作業内容: 本文によると、はじめの半年の「お試し期間」で進学できるかどうかを決める判断基準は何ですか。

本文:
10~12枚のデッサン、水彩画、コラージュ。工芸、造形の作品(写真)
最終成績表
履歴書
を提出した後、審査されるようだ。(ノイガーブロンズの場合)
教科は、
専門テクノロジー
造形
美術史
書道(カリグラフィー)
数学
実技
国語
宗教
現代社会
体育
で、卒業まで2~3年半。
授業料は、他のドイツの公立校と同様かからないが、道具をそろえる際に10万弱くらいかかるらしい。(それ以外には年間の諸経費をおさめる)
はじめの半年の「お試し期間」の成績次第でそのまま進学出来るかどうか、が決まる。
(判断基準はテストの合計平均点のみ。)
卒業試験は、上記した「職人資格試験」と同等と見なされるのために、その試験内容もほとんど同じである。
と、ざっとこのようなカリキュラムになっているわけだが、日本人がこの貴金細工師の職人資格を取ろう、とした場合に一番の問題となるのは、ドイツ語であろうと思う。
経験上、少なくとも、大学入学資格程度の語学力がなければ、授業についていけない。(貴金属細工師という職業の場合は特に)
いままでにも、何人かトライした日本人に出会ってはいるが、ほとんどの場合この語学的なハンディーキャップで苦労されていた。
注1の訓練内容報告書についてはまたの機会に。

情報:

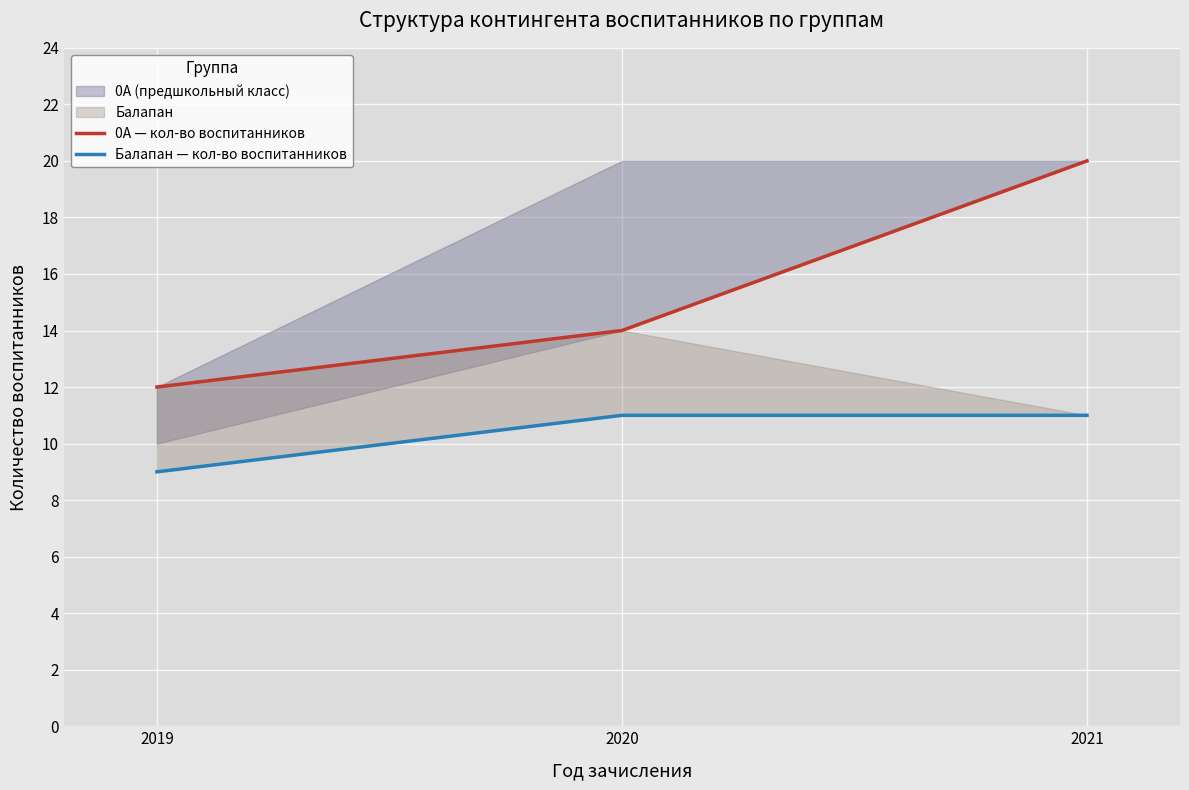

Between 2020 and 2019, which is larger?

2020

---

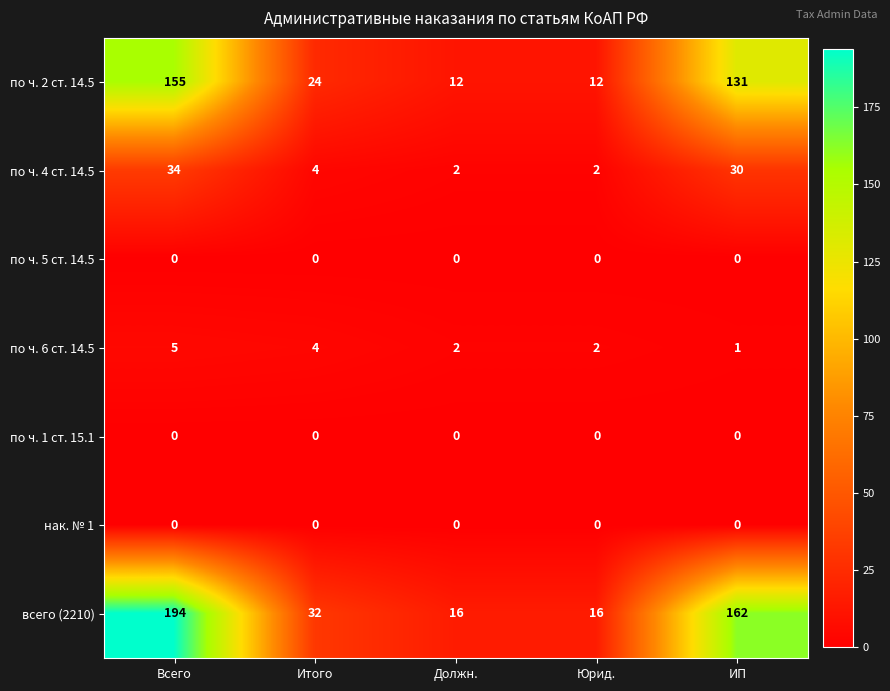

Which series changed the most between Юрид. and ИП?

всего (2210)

...

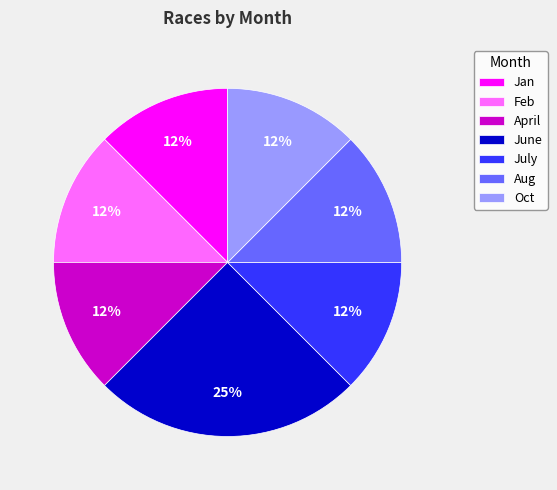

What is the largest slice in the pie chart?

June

解答: テストの合計平均点のみです。